Counsel next contemplates challenging the district court's calculation of the policy-statement range. Without any objection from Bedford, the court accepted the probation officer's calculation of a 30- to 37-month imprisonment range (based on a grade A violation and criminal history category of III). See U.S.S.G. §§ 7B1.1(a)(1)(B), 7B1.4. We find no fault with these calculations and agree with counsel that any claim of error would be frivolous.
Counsel also considers whether Bedford could argue that his above-range sentence of 47 months and 29 days exceeded the 5-year statutory maximum set forth in 18 U.S.C. § 3583(e)(3) for crimes in which the underlying offense had a maximum life sentence.
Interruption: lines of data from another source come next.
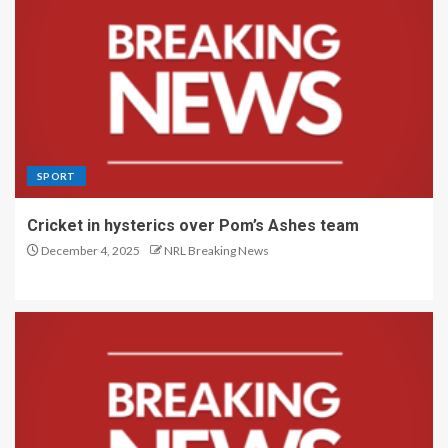
SPORT
Cricket in hysterics over Pom’s Ashes team
December 4, 2025
NRL Breaking News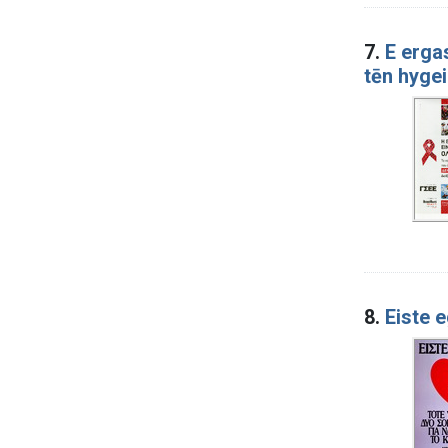
7.
E ergas
tēn hyge
8.
Eiste 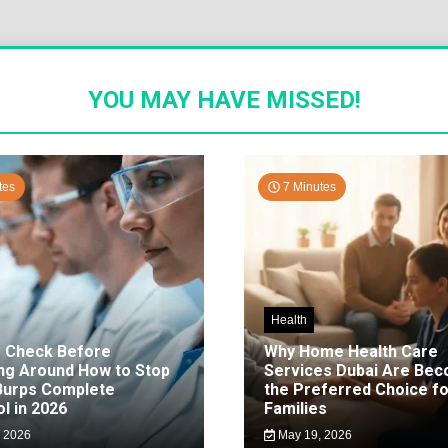
YOU MAY HAVE MISSED!
tes
7 Minutes
Health
o Check Before
Why Home Health Care
ng Around How to Stop
Services Dubai Are Be
 Burps Complete
the Preferred Choice fo
l in 2026
Families
 2026
May 19, 2026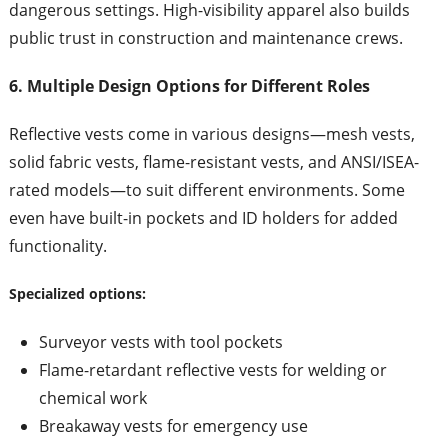
dangerous settings. High-visibility apparel also builds
public trust in construction and maintenance crews.
6. Multiple Design Options for Different Roles
Reflective vests come in various designs—mesh vests,
solid fabric vests, flame-resistant vests, and ANSI/ISEA-
rated models—to suit different environments. Some
even have built-in pockets and ID holders for added
functionality.
Specialized options:
Surveyor vests with tool pockets
Flame-retardant reflective vests for welding or
chemical work
Breakaway vests for emergency use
But Bedford's underlying offense—possessing with intent to distribute 280 or more grams of cocaine base—allows for a maximum life sentence, 21 U.S.C. § 841(a)(1), (b)(1)(A)(iii), so any challenge based on a violation of § 3583(e)(3) would be pointless.
Counsel then considers, but appropriately rejects as frivolous, an argument that Bedford's underlying drug offense no longer supported a 5-year revocation term under the recently passed First Step Act of 2018. See Pub. L. No. 115-391, 132 Stat. 5194, § 404 (2018). This Act made provisions of the Fair Sentencing Act, sec. 2, § 401(b)(1), 124 Stat. 2372 (2010) (codified in 21 U.S.C. § 841(b)(1)(A)(iii)), retroactive to cocaine-base defendants sentenced before August 3, 2010. But Bedford was sentenced after that date and was held liable for more than 1000 grams of cocaine base, so his offense still carried a maximum sentence of life in prison under the Fair Sentencing Act. See 21 U.S.C. § 841(b)(1)(A); see also United States v. Long, 748 F.3d 322, 328, 330 (7th Cir. 2014).
Finally, counsel considers whether Bedford could challenge the substantive reasonableness of his sentence but rightly concludes that doing so would be futile. The district court sufficiently justified the sentence based on the factors in 18 U.S.C. § 3553(a), specifically, the nature and circumstances of the violation (noting the seriousness of threatening a school shooting); Bedford's history and characteristics (highlighting his violent history, including his previous convictions for battery and weapons offenses); and, "most important," the need to protect the public (citing Bedford's repeated violent behavior and the failure of his previous incarceration to deter him from committing new crimes). See 18 U.S.C. § 3583(e).
We GRANT counsel's motion to withdraw, DENY Bedford's "Motion to Hold in Abeyance," and DISMISS the appeal.